### Reading passage
%%
In 2019, three Ugandan entrepreneurs — Geoffrey Donnels Oketayot, Ronald Onzia, and George Arthur Ssamula — set out to disrupt the telecom tower industry by founding Ubuntu Towers Uganda Ltd. Within months, they had landed two coveted master service agreements with MTN Uganda and Airtel, constructed five towers, and lined up a pipeline of 129 sites with 15-year locked-in revenue streams.

But six years later, their company — now renamed TowerCo of Africa (Uganda) Ltd — is at the centre of a multi-billion shilling courtroom battle over what the founders call a fraudulent and unlawful takeover by their former partners, TowerCo of Africa Ltd (Mauritius) and its influential chairman, Hassanein Hiridjee, a French-Malagasy billionaire investor.

The Allegations: Fraud, Oppression, and Ouster

The plaintiffs — Geoffrey Donnels Oketayot, Ronald Onzia, and George Arthur Ssamula — allege that the Mauritius company orchestrated a systematic scheme to wrest control of their business through a combination of undervalued share acquisitions, the abuse of majority shareholder power, and the imposition of coercive contracts.
%%
### Problems
**a)** Answer each question using the Ubuntu Towers article:
(i) How many towers had the founders constructed within months of starting the company?
(ii) What is the company called now?
(iii) Who chairs TowerCo of Africa Ltd (Mauritius)?
**b)** Extract the passage of the Ubuntu Towers article starting with "But six years" and going on through "French-Malagasy billionaire investor.", word for word.
The material after this point stands apart from the Ubuntu Towers article.

### Stored data
%%
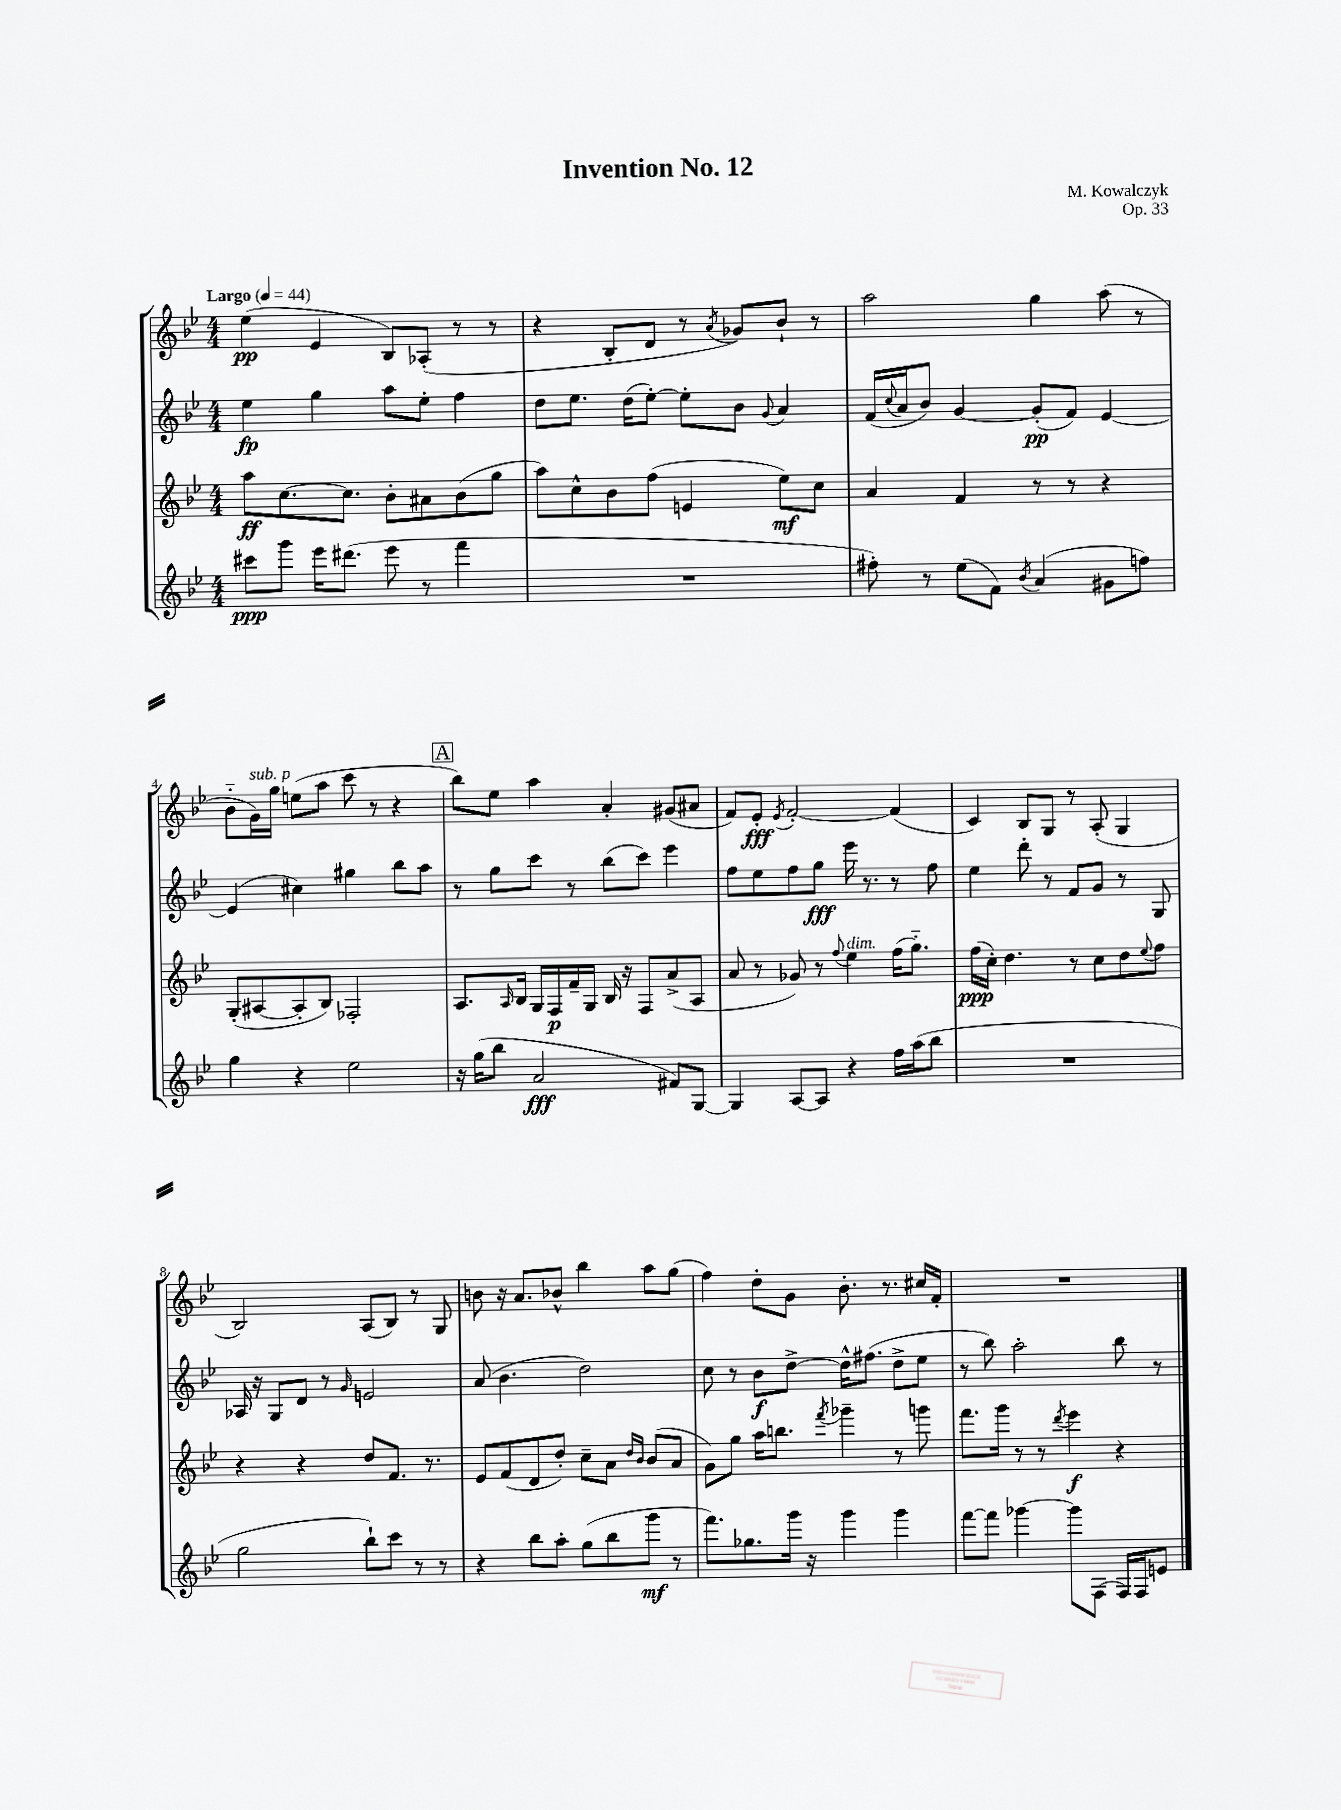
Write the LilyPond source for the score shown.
%%
### Results in order
**a)**
(i) Five
(ii) TowerCo of Africa (Uganda) Ltd
(iii) Hassanein Hiridjee

**b)**
But six years later, their company — now renamed TowerCo of Africa (Uganda) Ltd — is at the centre of a multi-billion shilling courtroom battle over what the founders call a fraudulent and unlawful takeover by their former partners, TowerCo of Africa Ltd (Mauritius) and its influential chairman, Hassanein Hiridjee, a French-Malagasy billionaire investor.